# Star Wars: Episode 9 reintegriert Darth Revan aus KOTOR in den Kanon



## PCGH-Redaktion (26. Dezember 2019)

Jetzt ist Ihre Meinung gefragt zu *Star Wars: Episode 9 reintegriert Darth Revan aus KOTOR in den Kanon*

						Der neu erschienene Film Star Wars: Episode 9 - Der Aufstieg Skywalkers leistete seinen Beitrag, sodass Darth Revan aus Star Wars: Knights of the Old Republic in den offiziellen Kanon reintegriert werden konnte.

						Bitte beachten Sie: Der Kommentarbereich wird gemäß der Forenregeln moderiert. Allgemeine Fragen und Kritik zu Online-Artikeln von PC Games Hardware sind im Feedback-Unterforum zu veröffentlichen und nicht im Kommentarthread zu einer News. Dort werden sie ohne Nachfragen entfernt.




			Dieser Inhalt steht nur eingeloggten Mitgliedern zur Verfügung.
        

 Zurück zum Artikel: *Star Wars: Episode 9 reintegriert Darth Revan aus KOTOR in den Kanon*


----------



## darkarth (26. Dezember 2019)

Edit:

Hab mich verlesen.


----------



## Holindarn (26. Dezember 2019)

Na toll, 
noch mehr was versaut werden kann... Danke Disney.


----------



## Homerclon (26. Dezember 2019)

Danke für den Spoiler in der Überschrift.


----------



## GamesPhilosoph (26. Dezember 2019)

Homerclon schrieb:


> Danke für den Spoiler in der Überschrift.


Noch ein Spoiler: Der Name fällt nicht ein einziges Mal im Film.

Gruß
Mischku


----------



## MTMnet (26. Dezember 2019)

gibt es den schon als Lego Figur...

PS: na klar....



			Dieser Inhalt steht nur eingeloggten Mitgliedern zur Verfügung.
        



Ist alles nur noch für Merchandising optimiert... + einer niedrigen Altersfreigabe.


----------



## Blizzard_Mamba (26. Dezember 2019)

Lasst Revan in ruhe Disney/Lucasfilm der hat euch nix getan...


----------



## Nasenbaer (26. Dezember 2019)

GamesPhilosoph schrieb:


> Noch ein Spoiler: Der Name fällt nicht ein einziges Mal im Film.
> 
> Gruß
> Mischku



Gut gekontert. 😜
Aber erstmal müssen sie meckern.


----------



## Rollora (26. Dezember 2019)

Nasenbaer schrieb:


> Gut gekontert. 
> Aber erstmal müssen sie meckern.


Naja hab den Film zwar schon gesehen, ich wäre aber aucch davon ausgegangen, dass es sich um einen inhaltlichen Spoiler handelt, du nicht?


----------



## Nasenbaer (26. Dezember 2019)

Rollora schrieb:


> Naja hab den Film zwar schon gesehen, ich wäre aber aucch davon ausgegangen, dass es sich um einen inhaltlichen Spoiler handelt, du nicht?

• **Gezeigte Zeilen**
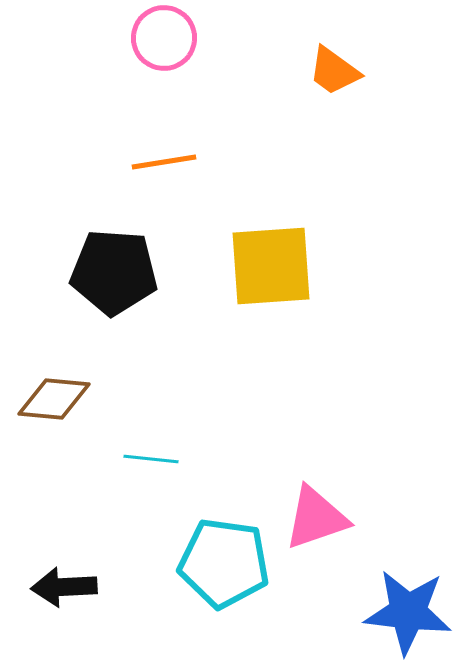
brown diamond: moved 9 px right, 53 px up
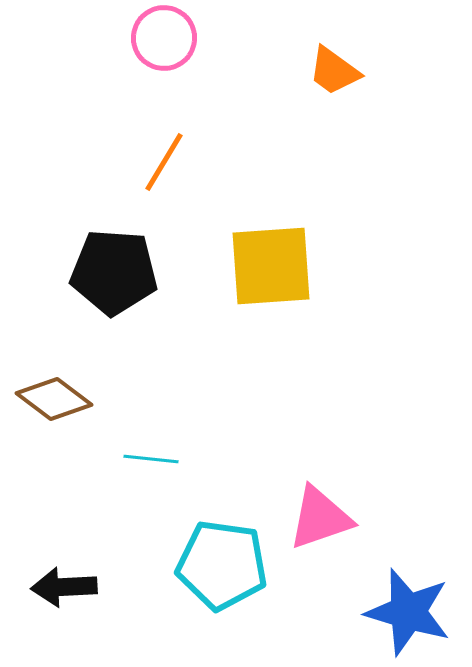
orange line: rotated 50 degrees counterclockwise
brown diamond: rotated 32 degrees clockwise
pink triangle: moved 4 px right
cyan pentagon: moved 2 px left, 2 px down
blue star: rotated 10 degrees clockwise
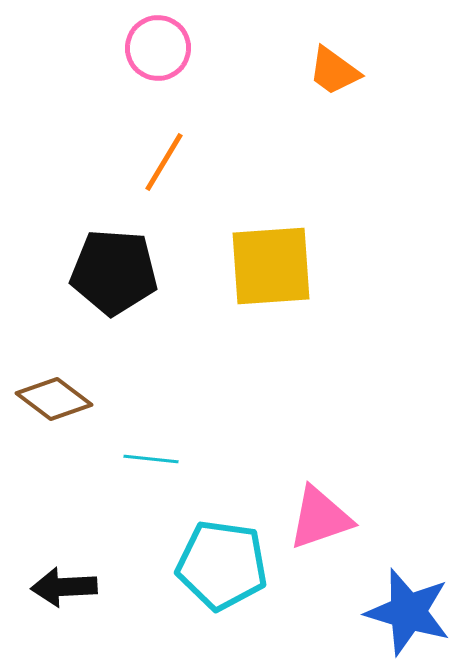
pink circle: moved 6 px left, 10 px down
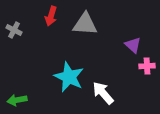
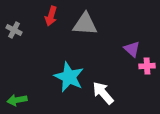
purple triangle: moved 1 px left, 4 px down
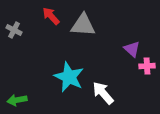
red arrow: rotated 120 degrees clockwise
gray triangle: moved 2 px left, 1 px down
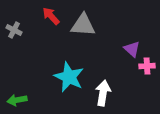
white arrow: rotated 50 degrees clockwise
---
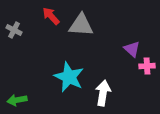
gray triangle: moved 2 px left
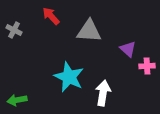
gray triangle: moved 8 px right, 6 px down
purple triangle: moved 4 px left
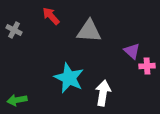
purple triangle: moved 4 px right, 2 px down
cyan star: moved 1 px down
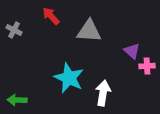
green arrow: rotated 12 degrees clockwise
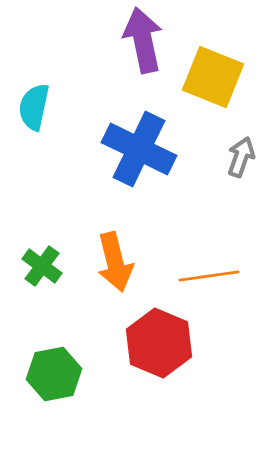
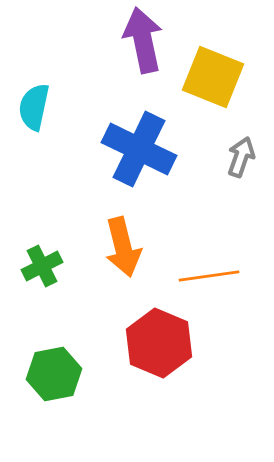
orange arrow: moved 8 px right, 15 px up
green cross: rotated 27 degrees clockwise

• **Aufgabe**
Welche Benutzernamen stehen in der Forendiskussion zu Darth Revan unmittelbar vor dem Wort „schrieb:“? Nenne jeden Namen einmal.

• **Lösung**
Homerclon, GamesPhilosoph, Nasenbaer, Rollora